A Memory-Efficient Self-Supervised Dynamic Image Reconstruction Method Using Neural Fields

Dynamic imaging is essential for analyzing various biological processes but faces two main challenges: data incompleteness and computational burden. For many imaging systems, high frame rates and short acquisition times require severe undersampling, leading to data incompleteness. Multiple images may then be compatible with the data, thus requiring special techniques (regularization) to ensure uniqueness of the reconstruction. Computational and memory requirements are particularly burdensome for three-dimensional applications requiring high spatiotemporal resolution. Exploiting redundancies in the object's spatiotemporal features is key to addressing both challenges. This contribution investigates neural fields, or implicit neural representations, to model the sought-after dynamic object. Neural fields are a particular class of neural networks that represent the dynamic object as a continuous function of space and time, thus avoiding the burden of storing a full-resolution image at each time frame. The proposed approach integrates the neural field representation of the object into the imaging model to formulate the dynamic image reconstruction problem as a self-supervised learning problem. Specifically, the network parameters are estimated by minimizing a regularized data discrepancy functional by use of accelerated first-order stochastic optimization algorithms.
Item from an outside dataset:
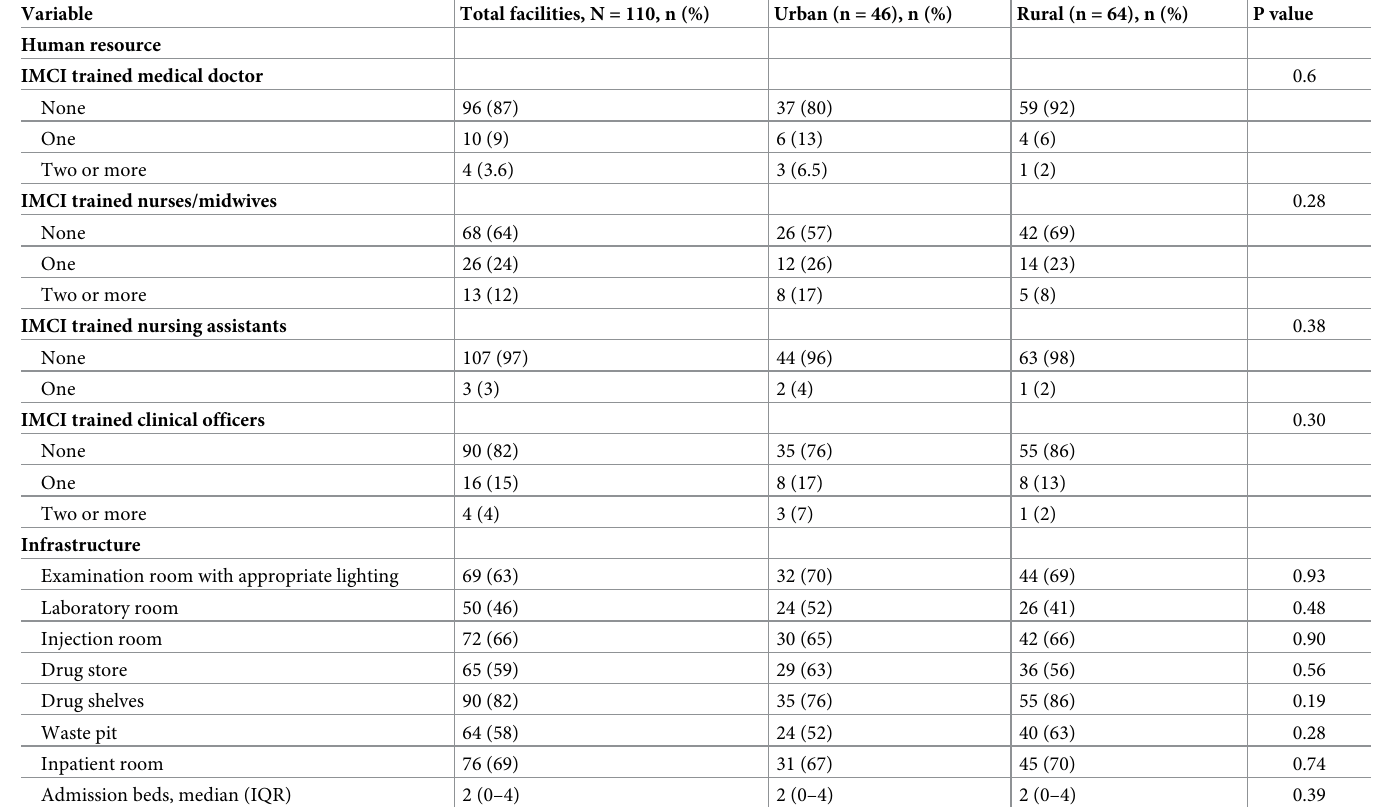
Table 5. Availability of health workers trained in IMCI, and, infrastructure in LLPHFs in Mbarara district, Uganda by location status of the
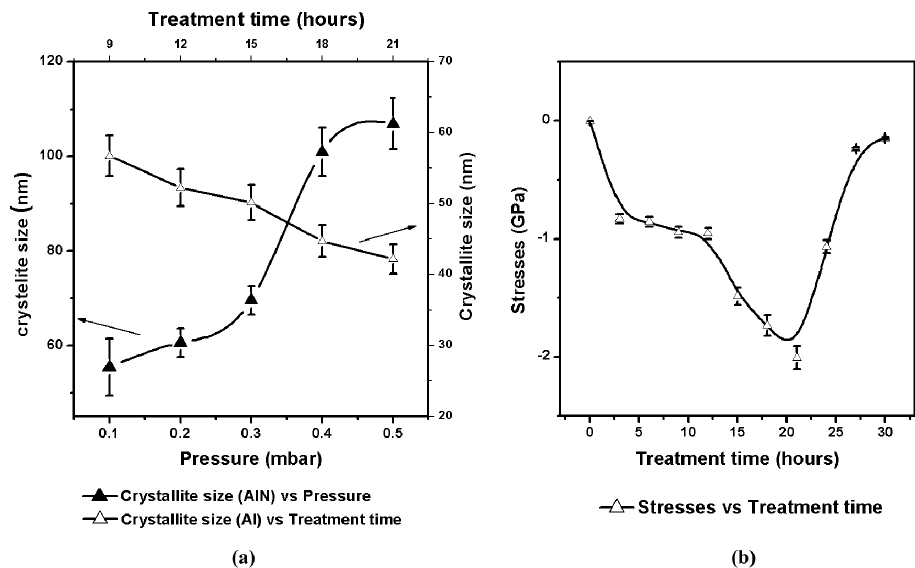
Figure 3. (a) Variation of crystallite size of AlN as a function of fill pressure (0.1, 0.2, 0.3, 0.4, 0.5 mbar) and treatment time (3, 6, 9…..30 hours), and (b) Variation of residual stresses in the substrate estimated from Al(111) plane as a function of treatment time (3, 6, 9, 12, 15, 18, 21, 24, 27 and 30 hours); all samples treated at 0.5 mbar fill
Once trained, the neural field is evaluated at arbitrary locations in space and time, allowing for high-resolution rendering of the object. Key advantages of the proposed approach are that neural fields automatically learn redundancies in the sought-after object to both regularize the reconstruction and significantly reduce memory requirements. The proposed framework is illustrated with an application to dynamic image reconstruction from severely undersampled circular Radon transform data.